Institut de Pharmacie, CHU Lille, F-59000, Lille, France.
Eur J Pediatr. 2021 Sep;180(9):2985-2992. doi: 10.1007/s00431-021-04041-y. Epub 2021 Apr 17.
Neonatal hyperglycaemia is frequent and requires insulin therapy. To resolve the difficulties encountered by paediatricians in stabilising glycaemia, the preparation and administration of insulin aspart were assessed and optimised. After high-performance liquid chromatography (HPLC-UV) assessment of insulin aspart preparations made according to the old protocol, a new protocol was drawn up. Dosage reliability of solutions prepared by paediatric nurses was evaluated by HPLC-UV. This new protocol was also tested in a Y-infusion situation and the need to saturate infusion tubes assessed. Wide deviations in insulin aspart concentrations were found between theoretical concentrations and preparations made according to the old protocol. Glycated insulin aspart was found in the majority of these preparations. The new protocol significantly reduced the variability of data and relative deviations around the target value. It also eliminated the formation of glycated insulin even in the case of co-infusion of parenteral nutrition and confirmed the need to saturate infusion tubes.Conclusion: The revision of the insulin therapy protocol reduced the variability of insulin concentration in preparations and avoided the administration of glycated derivatives potentially toxic for neonates. What is Known: • Insulin preparation in NICUs is a risky task because it is a two-step preparation • Diluted in dextrose, insulin aspart is unstable, with formation of potentially toxic glycated derivatives What is New: • This work proposes a new insulin therapy protocol validated by HPLC-UV for NICU allowing suppression of the formation of glycated insulin, to significantly reduce deviations from theoretical concentrations and to limit adsorption phenomena • This protocol is validated in case of co-infusion of parenteral nutrition.
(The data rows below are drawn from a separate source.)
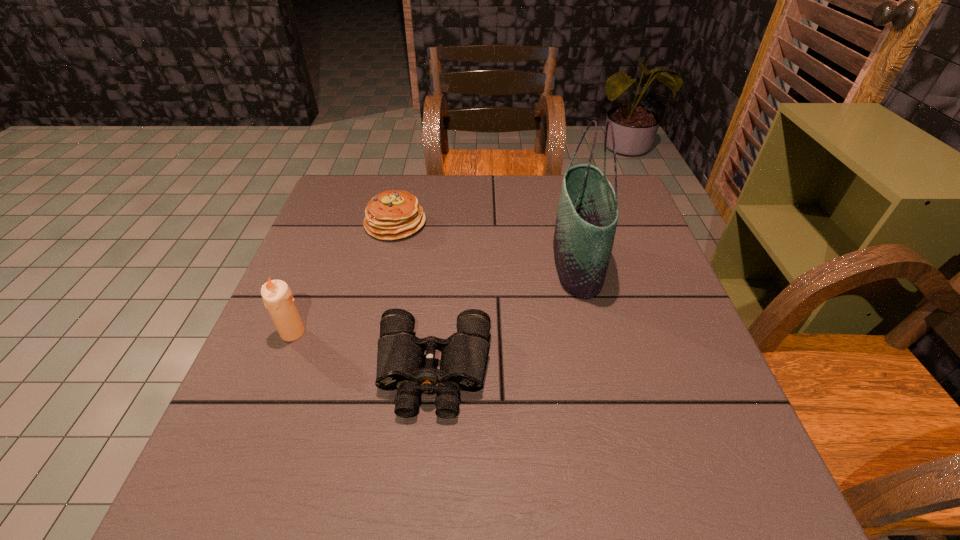
Identify the location of free spot between the rightmost object and the candle. The height and width of the screenshot is (540, 960). (435, 298).

Identify the location of vacant area between the rightmost object and the pancake. This screenshot has height=540, width=960. (486, 244).

Where is `free space between the binoculars and the pancake`? The image size is (960, 540). free space between the binoculars and the pancake is located at coordinates (415, 298).

Where is `unoccupied position between the second tallest object and the binoculars`? unoccupied position between the second tallest object and the binoculars is located at coordinates (363, 352).

Identify the location of empty space between the second tallest object and the binoculars. The width and height of the screenshot is (960, 540). (363, 352).

I want to click on empty location between the leftmost object and the binoculars, so click(x=363, y=352).

This screenshot has width=960, height=540. Identify the location of vacant point located between the leftmost object and the tallest object. (435, 298).

What are the coordinates of `free spot between the pancake and the binoculars` in the screenshot? It's located at (415, 298).

In order to click on free space between the pancake and the binoculars in this screenshot , I will do `click(415, 298)`.

Identify which object is located as the second nearest to the candle. Please provide its 2D coordinates. Your answer should be formatted as a tuple, i.e. [(x, y)], where the tuple contains the x and y coordinates of a point satisfying the conditions above.

[(391, 215)]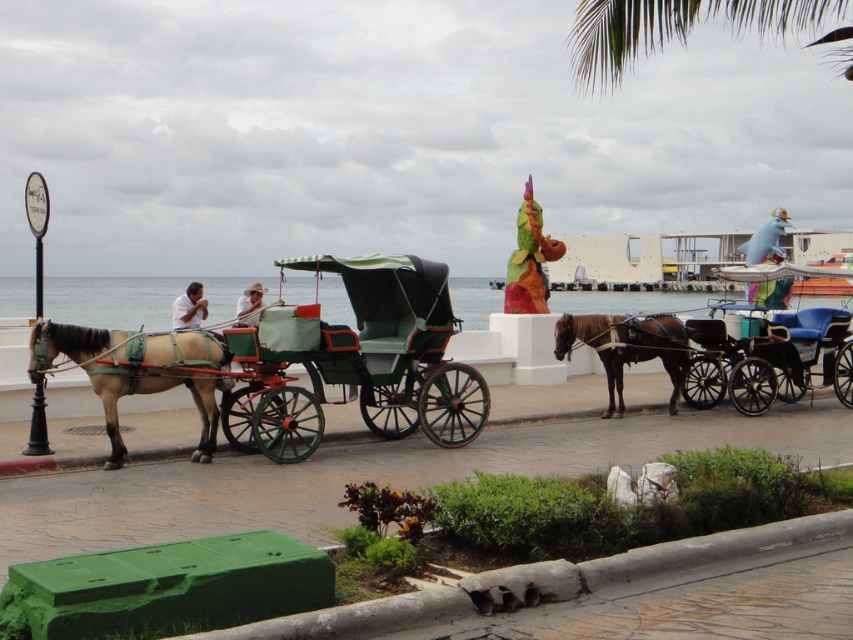
You are a tourist standing in front of the two carriages in the scene. Which of the two carriages, the green painted wood horse cart at center or the matte green coach at center, is positioned lower in the image?

The green painted wood horse cart at center is located below the matte green coach at center, so it is positioned lower in the image.

You are a photographer planning to take a photo of the green painted wood horse cart at center and the blue leather cart at center. Since you want both carts to appear balanced in the frame, which cart should you position closer to the camera to maintain their apparent sizes?

To balance their apparent sizes in the photo, you should position the blue leather cart at center closer to the camera than the green painted wood horse cart at center. Since the green painted wood horse cart at center is larger in size, moving the smaller blue leather cart at center forward will help make them appear similar in size in the photo.

You are a tourist standing in the street scene by the sea and want to take a photo of both the green painted wood horse cart at center and the matte green coach at center. Which one should you position to your left to include both in the frame?

You should position the matte green coach at center to your left because the green painted wood horse cart at center is on its right side, so arranging the matte green coach at center to your left will have the green painted wood horse cart at center naturally to the right in the photo.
新生儿高血糖症很常见,需要胰岛素治疗。为了解决儿科医生在稳定血糖方面遇到的困难,评估并优化了门冬胰岛素的配制和给药。在对根据旧方案配制的门冬胰岛素制剂进行高效液相色谱(HPLC-UV)评估后,制定了新方案。通过 HPLC-UV 评估儿科护士配制的溶液的剂量可靠性。还在 Y 型输液情况下测试了该新方案,并评估了是否需要使输液管饱和。发现根据旧方案配制的理论浓度与制剂之间的门冬胰岛素浓度存在很大偏差。在大多数这些制剂中都发现了糖化胰岛素。新方案显著降低了数据的变异性和目标值周围的相对偏差。它还消除了糖化胰岛素的形成,即使在肠外营养同时输注的情况下,也证实了需要使输液管饱和。结论:胰岛素治疗方案的修订降低了制剂中胰岛素浓度的可变性,并避免了给予可能对新生儿有毒的糖化衍生物。已知内容:•NICU 中的胰岛素制备是一项危险的任务,因为它是一个两步制备过程。•在葡萄糖中稀释后,门冬胰岛素不稳定,会形成潜在毒性的糖化衍生物。新内容:•这项工作提出了一种新的胰岛素治疗方案,通过 HPLC-UV 验证可用于 NICU,从而抑制糖化胰岛素的形成,显著降低与理论浓度的偏差,并限制吸附现象。•该方案在同时输注肠外营养的情况下得到验证。